Opinion | I traveled internationally during the COVID-19 pandemic

I traveled internationally during one of the worst spikes of the COVID-19 pandemic. The differences between how the United States treats travel compared to other countries was astonishing.

Contributed.+

Contributed.

Rin Swann


On the day I boarded my international flight from Pittsburgh to Antigua, there were 155,705 new cases of COVID-19 in the United States.

It was Jan. 25. For almost everyone else at the University of Iowa, it was the first day of a new semester. For me, it was the first day of my new life in a foreign country — a country I would be living in for three months.

And I was terrified.

As someone with two rare, genetic conditions, my life hit the pause button hard when COVID-19 began. My first semester was spent working at home and, staring down the barrel of my second semester with COVID-19 cases climbing, I made the choice to move in with my sister in January.

A sister who lives and works in the Caribbean country of Antigua, over 2,000 miles away from home.

At the time of my departure, Antigua, a country of 80,000 people, had a weekly average of two COVID-19 cases and serious restrictions. America had nearly twice as many cases as the entire population of Antigua on the day I left.

Leaving was the clearest and safest decision I could make. The hard part was getting there.

International travel during a pandemic is sticky at best. You need a PCR COVID-19 test, not a rapid response, and at least three to five days for lab results, not including weekends. If you were me, at-risk with two genetic disorders, that stickiness thickened into a syrup.

The morning I left, I looked like a human bubble. A huge sweatshirt, leggings, and high socks covered my exposed skin. Gloves, a KN95 mask, and snow goggles covered every other point of access. Strapped to my side was a container of hand sanitizer. It was above and beyond what was called for to travel. But with my condition, I wasn’t taking any chances.

I had worked retail for six months during the pandemic. I was used to mask-flouters and I suspected it would be bad, but not even I could have guessed how terrifying it was.

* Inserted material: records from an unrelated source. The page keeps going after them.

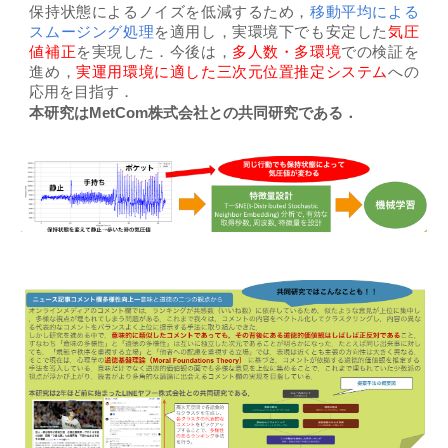
保持状態によるノイズを低減するため，
移動平均による
スムージング処理
を適用し，実環境下でも安定した
気圧
値補正
を実現した．今後は，
多人数・多環境
での検証を
進め，
実運用環境に適した三次元位置推定システム
への
応用を目指す．
本研究はMetCom株式会社との共同研究である．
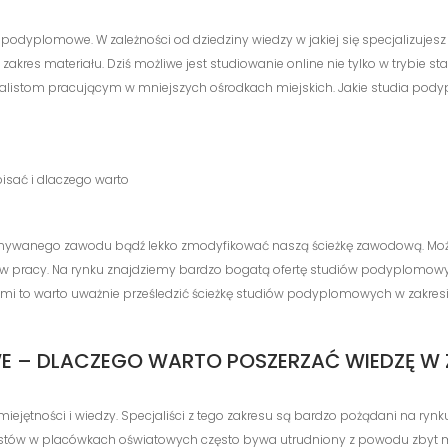
podyplomowe. W zależności od dziedziny wiedzy w jakiej się specjalizujesz 
es materiału. Dziś możliwe jest studiowanie online nie tylko w trybie sta
ecjalistom pracującym w mniejszych ośrodkach miejskich. Jakie studia p
isać i dlaczego warto
ywanego zawodu bądź lekko zmodyfikować naszą ścieżkę zawodową. Może
a w pracy. Na rynku znajdziemy bardzo bogatą ofertę studiów podyplomowyc
edami to warto uważnie prześledzić ścieżkę studiów podyplomowych w zak
E – DLACZEGO WARTO POSZERZAĆ WIEDZĘ W
ejętności i wiedzy. Specjaliści z tego zakresu są bardzo pożądani na ry
listów w placówkach oświatowych często bywa utrudniony z powodu zbyt mał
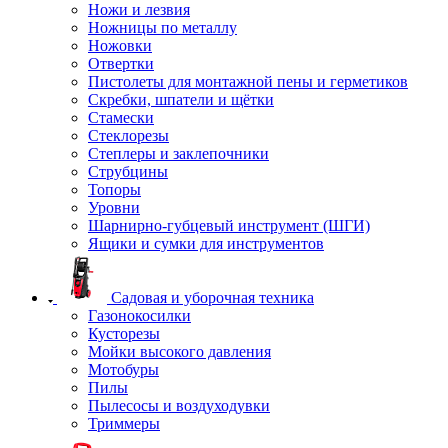
Ножи и лезвия
Ножницы по металлу
Ножовки
Отвертки
Пистолеты для монтажной пены и герметиков
Скребки, шпатели и щётки
Стамески
Стеклорезы
Степлеры и заклепочники
Струбцины
Топоры
Уровни
Шарнирно-губцевый инструмент (ШГИ)
Ящики и сумки для инструментов
Садовая и уборочная техника
Газонокосилки
Кусторезы
Мойки высокого давления
Мотобуры
Пилы
Пылесосы и воздуходувки
Триммеры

People. Everywhere. Few were properly social distanced in lines. Half of them wore masks that didn’t cover their noses, including some airport staff, and everyone looked at me like I was some kind of freak in full protective gear. Someone behind me even made a joke that I was a “liberal snowflake.”

I blinked back my panic behind my snow goggles and swallowed hard. I was doing what I had to do to keep myself safe — even if no one else believed or saw it. So, with a confidence I didn’t have, I walked up to the American Airlines desk, presented my negative COVID-19 test, and sanitized my hands for the first time in a thousand that day.

It is not an exaggeration to say that those 12 hours were the most uncomfortable I had ever been. I couldn’t touch anything without sanitizing before and after. After seeing the airport, I was too scared to take my mask off for even a sip of water or granola bar.

For some people, this may not seem so scary. But for me, every cough could risk my life, and I was entering a third-world country with little medical support if I contracted the virus in the airport.

So, with the exception of swallowing a bottle of water once on my second flight, I did not take off my mask, eye protection, or go to the bathroom for 12 hours.

At 3 p.m., I landed in Antigua, expecting more chaos. What I got was something else entirely.

Workers in PPE from head to toe, stood at different checkpoints throughout the airport, ensuring social distancing. There were three required hand sanitizing stations before completing customs, a temperature check, and, wildest of all, a video camera that took my picture and recorded who I was before I entered Antigua. From the airport to my car, I did not see a single local without their nose covered.

But most interesting of all was the conversation I had with my cab driver.

It was a 45-minute drive to where I was staying. During that time, I built up a rapport with my driver. When I told him I was American, he laughed.

“No, really,” he teased. “You’re too nice to be American.”

I folded my hands in my lap and asked him what he meant. What he said changed a huge part of my understanding of the pandemic.

COVID-19 isn’t an American problem. How America reacts to COVID-19 is an everyone problem. Even here, 2,000 miles away, the locals are feeling the impact of how America treated the pandemic. Sixty percent of Antigua’s GDP and 40 percent of its investments come from tourism. The longer the pandemic goes on, the more people here lose their income.

Americans and Donald Trump were mocked as idiotic and incompetent. For most Antiguans, it seems an obvious choice: wear a mask to fix the economy sooner. No one wants another lockdown.

But for us? The logic isn’t the same. The difference between the Antiguan and American airports was astonishing.  I remembered the carelessness as I arrived, the “liberal snowflake” comment, and how the people around me wouldn’t pull their masks above their nose.

“I understand,” I told him.

This was the side of America that caused me to leave. As I got out to the car to enter my two-week total quarantine, I found myself remembering his words as I scrubbed my body and sanitized my bags.

America isn’t a bubble. And while the pandemic may be over soon, other countries will not forget how we handled one of the darkest hours in modern times.

I certainly won’t.


Columns reflect the opinions of the authors and are not necessarily those of the Editorial Board, The Daily Iowan, or other organizations in which the author may be involved.